In the sweat of thy face shalt thou eat bread, till thou return unto the ground; for out of it wast thou taken; for dust thou art, and unto dust shalt thou return. Genesis 3:19
To build from the ground and to return to the ground, the story of this shed is the story of the communities that built it, the groups that will use it that learn from it and inspired to go on to tell the story of a shed. The ambition was to use clay, sand, straw and wood to work as a community to build a shelter with our hands. To engage individuals that had no building experience with materials from their immediate environment, encouraging our natural instinct to build a home.

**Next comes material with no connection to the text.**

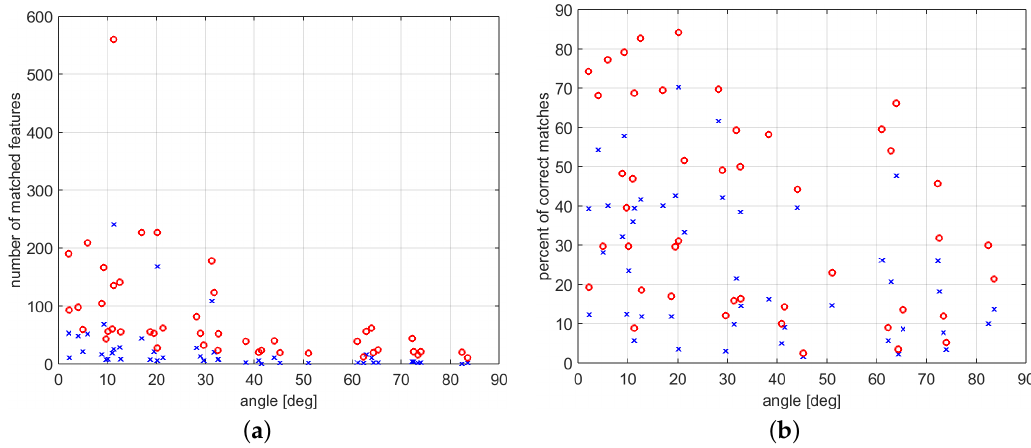
Figure 6. ( a ) number of correctly matched features and ( b ) percent of correctly matched features varying the angle between the camera poses. Comparison of number of matched features with standard SIFT ( blue crosses), and with the method proposed in Section 2 ( red circles) in the first case study.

The Soil Culture Forum was one such community that had a significant impact not only on the build but the people involved. Building, digging, stamping, cobbing, sharing ideas and techniques across a diverse community, the legacy lives on in the walls. Some of the volunteers have been encouraged to build their own homes. There is talk of cob bus shelters on campus. The field is now a hub for growing your own veg, of composting all the kitchen waste from the 250 student kitchens. Courses from the four different colleges on campus have come forward to work together to use the space for drawing, architecture, renewable energy, performance, Art and activism.
The shed has become a small but significant voice in larger conversations of sustainable design and what sustainable education looks like and if we have to move to a larger field the walls will compost down and we’ll grow potatoes.